I'm keen to know how to compute the variance explained by a particular predictor variable in the model (say component specific R squared). I went through Calculate variance explained by each predictor in multiple regression using R but I'm not clear about the explanation. For simplicity, let me give an example and raise the question in terms of the example.
> y <- rbinom(100, 1, 0.2)
> x1 <- rnorm(100)
> x2 <- rnorm(100)
> m1 <- glm(y~x1+x2, family = binomial(link="logit"))
> summary(m1)
Call:
glm(formula = y ~ x1 + x2, family = binomial(link = "logit"))
Deviance Residuals:
Min 1Q Median 3Q Max
-0.8905 -0.6764 -0.5979 -0.4634 2.1806
Coefficients:
Estimate Std.
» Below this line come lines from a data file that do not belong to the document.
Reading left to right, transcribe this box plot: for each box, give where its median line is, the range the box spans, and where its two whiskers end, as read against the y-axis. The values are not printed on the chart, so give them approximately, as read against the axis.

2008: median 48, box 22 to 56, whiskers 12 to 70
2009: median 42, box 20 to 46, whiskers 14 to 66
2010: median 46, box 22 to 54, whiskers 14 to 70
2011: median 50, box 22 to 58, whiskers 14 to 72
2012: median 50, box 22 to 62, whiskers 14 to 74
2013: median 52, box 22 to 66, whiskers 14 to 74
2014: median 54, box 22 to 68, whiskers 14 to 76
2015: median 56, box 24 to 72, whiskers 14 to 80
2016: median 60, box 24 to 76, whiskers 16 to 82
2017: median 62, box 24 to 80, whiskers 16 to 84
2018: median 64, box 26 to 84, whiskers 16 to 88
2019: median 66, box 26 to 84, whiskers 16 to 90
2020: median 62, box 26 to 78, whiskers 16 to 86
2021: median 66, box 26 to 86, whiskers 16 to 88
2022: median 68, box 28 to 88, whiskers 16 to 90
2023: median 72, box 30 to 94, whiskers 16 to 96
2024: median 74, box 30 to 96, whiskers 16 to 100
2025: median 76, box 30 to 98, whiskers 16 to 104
Error z value Pr(>|z|)
(Intercept) -1.5240 0.2713 -5.617 1.94e-08 ***
x1 0.2023 0.2431 0.832 0.405
x2 -0.3284 0.2451 -1.340 0.180
---
Signif. codes: 0 ‘***’ 0.001 ‘**’ 0.01 ‘*’ 0.05 ‘.’ 0.1 ‘ ’ 1
(Dispersion parameter for binomial family taken to be 1)
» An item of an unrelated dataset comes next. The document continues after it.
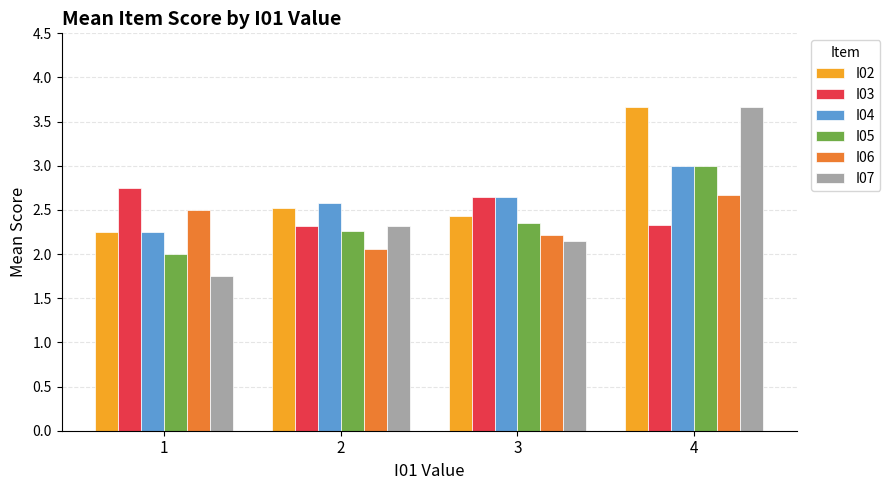

Where is I06 nearest to the value 2?

2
Null deviance: 97.245 on 99 degrees of freedom
Residual deviance: 94.624 on 97 degrees of freedom
AIC: 100.62
Number of Fisher Scoring iterations: 4
Simply, I want to quantify the contribution (as a proportion of variance explained) of x2, to the model. What I know is, in the event where y is continuous, x2 is scaled, then the square of the regression coefficient of x2 is a close enough approximation to the proportion of variance explained by x2. In the event of binary logistic, I know that R squared of x2 is not the square of -0.3284. If not that, then what? I need to know how to compute this quantity in logistic regression situation.